A new survey has revealed that financial services firms in the UK may be recovering, with business volumes expanding for the first time in over two years.

In fact, according to a new report from PricewaterhouseCoopers (PwC) and business organisation the CBI, in the three months to early September, those financial firms surveyed saw business increase by seven percent.

By contrast, the study also highlights that UK building societies experienced "downbeat" business levels, which has led to analysts predicted that the recovery still has a considerable way to go. As such, suggest the researchers, "future demand is still a major concern."

There is, however, considerable good news, with the PwC report revealing that 36 percent of respondents are now feeling significantly more optimistic about the general business situation than in June, four months previously.

In fact, as Andrew Gray, head of financial services consulting at PwC told the BBC, "For the first time since June 2007, banks are experiencing an upswing in confidence."

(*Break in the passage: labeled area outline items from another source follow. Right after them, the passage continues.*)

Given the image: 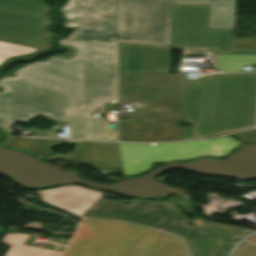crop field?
<instances>
[{
  "instance_id": "obj_1",
  "label": "crop field",
  "mask_w": 256,
  "mask_h": 256,
  "mask_svg": "<svg viewBox=\"0 0 256 256\" xmlns=\"http://www.w3.org/2000/svg\"><path fill=\"white\" fill-rule=\"evenodd\" d=\"M57 43L70 51L0 79V122L7 127L37 114L70 122L73 110L95 111L117 98L115 37L73 28Z\"/></svg>"
},
{
  "instance_id": "obj_2",
  "label": "crop field",
  "mask_w": 256,
  "mask_h": 256,
  "mask_svg": "<svg viewBox=\"0 0 256 256\" xmlns=\"http://www.w3.org/2000/svg\"><path fill=\"white\" fill-rule=\"evenodd\" d=\"M256 74H219L218 79H186L184 139L254 127Z\"/></svg>"
},
{
  "instance_id": "obj_3",
  "label": "crop field",
  "mask_w": 256,
  "mask_h": 256,
  "mask_svg": "<svg viewBox=\"0 0 256 256\" xmlns=\"http://www.w3.org/2000/svg\"><path fill=\"white\" fill-rule=\"evenodd\" d=\"M83 216L124 220L170 232L186 240L193 256H227L240 237L254 231L211 223L203 218L193 219V223L199 228L231 237L209 235L188 226V221L182 214L168 211L154 202L137 199L126 205L101 198Z\"/></svg>"
},
{
  "instance_id": "obj_4",
  "label": "crop field",
  "mask_w": 256,
  "mask_h": 256,
  "mask_svg": "<svg viewBox=\"0 0 256 256\" xmlns=\"http://www.w3.org/2000/svg\"><path fill=\"white\" fill-rule=\"evenodd\" d=\"M63 256H189L182 239L124 222L87 218Z\"/></svg>"
},
{
  "instance_id": "obj_5",
  "label": "crop field",
  "mask_w": 256,
  "mask_h": 256,
  "mask_svg": "<svg viewBox=\"0 0 256 256\" xmlns=\"http://www.w3.org/2000/svg\"><path fill=\"white\" fill-rule=\"evenodd\" d=\"M118 42L171 45L172 0H117Z\"/></svg>"
},
{
  "instance_id": "obj_6",
  "label": "crop field",
  "mask_w": 256,
  "mask_h": 256,
  "mask_svg": "<svg viewBox=\"0 0 256 256\" xmlns=\"http://www.w3.org/2000/svg\"><path fill=\"white\" fill-rule=\"evenodd\" d=\"M209 5H174L172 47L215 48V55H256L235 50L234 29H208Z\"/></svg>"
},
{
  "instance_id": "obj_7",
  "label": "crop field",
  "mask_w": 256,
  "mask_h": 256,
  "mask_svg": "<svg viewBox=\"0 0 256 256\" xmlns=\"http://www.w3.org/2000/svg\"><path fill=\"white\" fill-rule=\"evenodd\" d=\"M45 0H0V41L49 50L46 39L55 35Z\"/></svg>"
},
{
  "instance_id": "obj_8",
  "label": "crop field",
  "mask_w": 256,
  "mask_h": 256,
  "mask_svg": "<svg viewBox=\"0 0 256 256\" xmlns=\"http://www.w3.org/2000/svg\"><path fill=\"white\" fill-rule=\"evenodd\" d=\"M120 102L185 101V74H119Z\"/></svg>"
},
{
  "instance_id": "obj_9",
  "label": "crop field",
  "mask_w": 256,
  "mask_h": 256,
  "mask_svg": "<svg viewBox=\"0 0 256 256\" xmlns=\"http://www.w3.org/2000/svg\"><path fill=\"white\" fill-rule=\"evenodd\" d=\"M171 46L119 43V73H170Z\"/></svg>"
},
{
  "instance_id": "obj_10",
  "label": "crop field",
  "mask_w": 256,
  "mask_h": 256,
  "mask_svg": "<svg viewBox=\"0 0 256 256\" xmlns=\"http://www.w3.org/2000/svg\"><path fill=\"white\" fill-rule=\"evenodd\" d=\"M38 193L43 201L78 216L104 194L78 186L60 187Z\"/></svg>"
},
{
  "instance_id": "obj_11",
  "label": "crop field",
  "mask_w": 256,
  "mask_h": 256,
  "mask_svg": "<svg viewBox=\"0 0 256 256\" xmlns=\"http://www.w3.org/2000/svg\"><path fill=\"white\" fill-rule=\"evenodd\" d=\"M58 10H67L62 13V17L67 19L62 24L64 27L84 29L85 16L114 22V0H70Z\"/></svg>"
},
{
  "instance_id": "obj_12",
  "label": "crop field",
  "mask_w": 256,
  "mask_h": 256,
  "mask_svg": "<svg viewBox=\"0 0 256 256\" xmlns=\"http://www.w3.org/2000/svg\"><path fill=\"white\" fill-rule=\"evenodd\" d=\"M124 175L142 172L152 166L149 144L118 143Z\"/></svg>"
},
{
  "instance_id": "obj_13",
  "label": "crop field",
  "mask_w": 256,
  "mask_h": 256,
  "mask_svg": "<svg viewBox=\"0 0 256 256\" xmlns=\"http://www.w3.org/2000/svg\"><path fill=\"white\" fill-rule=\"evenodd\" d=\"M236 0H173L174 4H210L209 28H234Z\"/></svg>"
},
{
  "instance_id": "obj_14",
  "label": "crop field",
  "mask_w": 256,
  "mask_h": 256,
  "mask_svg": "<svg viewBox=\"0 0 256 256\" xmlns=\"http://www.w3.org/2000/svg\"><path fill=\"white\" fill-rule=\"evenodd\" d=\"M153 163L169 160L192 159L199 156L198 141L150 146Z\"/></svg>"
},
{
  "instance_id": "obj_15",
  "label": "crop field",
  "mask_w": 256,
  "mask_h": 256,
  "mask_svg": "<svg viewBox=\"0 0 256 256\" xmlns=\"http://www.w3.org/2000/svg\"><path fill=\"white\" fill-rule=\"evenodd\" d=\"M102 120L105 118L91 117L90 113H74L75 138L103 140Z\"/></svg>"
},
{
  "instance_id": "obj_16",
  "label": "crop field",
  "mask_w": 256,
  "mask_h": 256,
  "mask_svg": "<svg viewBox=\"0 0 256 256\" xmlns=\"http://www.w3.org/2000/svg\"><path fill=\"white\" fill-rule=\"evenodd\" d=\"M29 235L6 234L1 243L12 245L6 256H59L60 251L23 245Z\"/></svg>"
},
{
  "instance_id": "obj_17",
  "label": "crop field",
  "mask_w": 256,
  "mask_h": 256,
  "mask_svg": "<svg viewBox=\"0 0 256 256\" xmlns=\"http://www.w3.org/2000/svg\"><path fill=\"white\" fill-rule=\"evenodd\" d=\"M240 145L229 137H219L211 140L199 141V154L223 157Z\"/></svg>"
},
{
  "instance_id": "obj_18",
  "label": "crop field",
  "mask_w": 256,
  "mask_h": 256,
  "mask_svg": "<svg viewBox=\"0 0 256 256\" xmlns=\"http://www.w3.org/2000/svg\"><path fill=\"white\" fill-rule=\"evenodd\" d=\"M45 51L21 45L0 42V69L12 58H24Z\"/></svg>"
},
{
  "instance_id": "obj_19",
  "label": "crop field",
  "mask_w": 256,
  "mask_h": 256,
  "mask_svg": "<svg viewBox=\"0 0 256 256\" xmlns=\"http://www.w3.org/2000/svg\"><path fill=\"white\" fill-rule=\"evenodd\" d=\"M245 65H256V56H216V66L221 72H241Z\"/></svg>"
},
{
  "instance_id": "obj_20",
  "label": "crop field",
  "mask_w": 256,
  "mask_h": 256,
  "mask_svg": "<svg viewBox=\"0 0 256 256\" xmlns=\"http://www.w3.org/2000/svg\"><path fill=\"white\" fill-rule=\"evenodd\" d=\"M85 29L115 36L112 22L86 17Z\"/></svg>"
},
{
  "instance_id": "obj_21",
  "label": "crop field",
  "mask_w": 256,
  "mask_h": 256,
  "mask_svg": "<svg viewBox=\"0 0 256 256\" xmlns=\"http://www.w3.org/2000/svg\"><path fill=\"white\" fill-rule=\"evenodd\" d=\"M235 49H256V38L235 37Z\"/></svg>"
},
{
  "instance_id": "obj_22",
  "label": "crop field",
  "mask_w": 256,
  "mask_h": 256,
  "mask_svg": "<svg viewBox=\"0 0 256 256\" xmlns=\"http://www.w3.org/2000/svg\"><path fill=\"white\" fill-rule=\"evenodd\" d=\"M233 256H256V247L242 242Z\"/></svg>"
},
{
  "instance_id": "obj_23",
  "label": "crop field",
  "mask_w": 256,
  "mask_h": 256,
  "mask_svg": "<svg viewBox=\"0 0 256 256\" xmlns=\"http://www.w3.org/2000/svg\"><path fill=\"white\" fill-rule=\"evenodd\" d=\"M234 136L238 137L239 139L247 142L256 139V130H251L243 133L234 134Z\"/></svg>"
},
{
  "instance_id": "obj_24",
  "label": "crop field",
  "mask_w": 256,
  "mask_h": 256,
  "mask_svg": "<svg viewBox=\"0 0 256 256\" xmlns=\"http://www.w3.org/2000/svg\"><path fill=\"white\" fill-rule=\"evenodd\" d=\"M246 240L256 244V234L251 236V237H249V238H247Z\"/></svg>"
}]
</instances>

He added, "Confidence is, in part, offset by concerns of further impairments and the impact of 'tougher' regulation."

The call for tougher regulation has been a major focus for banking authorities in recent weeks, with the recent G20 Summit in Pittsburgh, America, resulting in world leaders agreeing on new policies pertaining to bankers' bonuses, in addition to reports that suggest stronger rules on overall banking are likely to follow.

However, whether or not the signs of recovery are a clear indicator of things to come remains unclear, with most analysts sticking by the prediction that economic recovery still has someway to go before "recovery" is really a word on everybody's lips.

Nonetheless, CBI chief economic adviser Ian McCafferty says: “"Business volumes have increased for the first time since the onset of the credit crunch, and a fall in running costs helped lift profitability."

He adds: "While this is concrete evidence of the gradual path to recovery, future demand has to remain a major concern for financial services firms, and further pain will continue to be felt in job losses and lower investment."